This time, the culprit is Jorgo Chatzimarkakis, who has been in the news recently quite a bit because he is half Greek, half German and has therefore repeatedly been asked to explain what's going on in Greece to German TV audiences. I found him to be quite an affable fellow, especially because he openly says he holds both passports; Germany officially does not allow double citizenship, but in practice foreigners are not allowed to keep their passports when they become German – there are practically no checks of whether someone with a German passport has or gets another.
Anyway, this guy really takes the cake with his dissertation. In the chart you see, the blue stuff at the beginning and end is the intro and bibliography, which are not checked for plagiarism. In the rest, the white stuff is where no plagiarism was found. As of this morning, plagiarism had been found on 72 percent of this guy's dissertation, and all of the red stuff is pages that were more than 75 percent plagiarized. He is expected to lose his doctorate officially in two weeks.
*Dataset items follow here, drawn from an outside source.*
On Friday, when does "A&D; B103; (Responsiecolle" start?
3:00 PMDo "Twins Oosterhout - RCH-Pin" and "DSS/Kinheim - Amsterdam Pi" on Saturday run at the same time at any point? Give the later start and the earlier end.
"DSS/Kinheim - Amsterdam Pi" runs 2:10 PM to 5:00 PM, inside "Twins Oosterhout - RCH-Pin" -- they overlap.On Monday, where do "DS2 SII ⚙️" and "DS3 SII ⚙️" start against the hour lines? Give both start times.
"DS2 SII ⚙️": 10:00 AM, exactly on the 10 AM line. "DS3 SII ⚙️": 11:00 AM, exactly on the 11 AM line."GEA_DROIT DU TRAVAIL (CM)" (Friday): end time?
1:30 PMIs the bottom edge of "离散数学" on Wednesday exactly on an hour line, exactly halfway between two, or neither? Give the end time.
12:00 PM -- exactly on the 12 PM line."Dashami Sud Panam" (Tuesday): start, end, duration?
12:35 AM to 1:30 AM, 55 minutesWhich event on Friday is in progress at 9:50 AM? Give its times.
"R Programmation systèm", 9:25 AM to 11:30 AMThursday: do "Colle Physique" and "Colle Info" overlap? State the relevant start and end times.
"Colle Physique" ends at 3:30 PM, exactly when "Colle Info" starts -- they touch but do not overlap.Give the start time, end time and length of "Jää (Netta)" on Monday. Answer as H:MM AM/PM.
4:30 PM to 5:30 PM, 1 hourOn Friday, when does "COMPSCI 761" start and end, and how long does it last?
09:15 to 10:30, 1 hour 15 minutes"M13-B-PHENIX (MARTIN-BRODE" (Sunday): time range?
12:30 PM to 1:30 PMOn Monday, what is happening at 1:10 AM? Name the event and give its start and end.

This from the party whose slogan is "Leistung muss sich lohnen" (performance should be rewarded).
On a similar note, his fellow FDP politician Koch-Mehrin, who also lost her doctorate, refuses to step down as a member of European Parliament, though she was forced to step down from the committee on research after a slew of German researchers said they refused to be represented by someone who had so obviously committed plagiarism. Otherwise, Koch-Mehrin is sticking to her position that her university did not catch her plagiarism when she submitted her dissertation and therefore has no right to take away her doctorate.
You have to admire her for her chutzpah.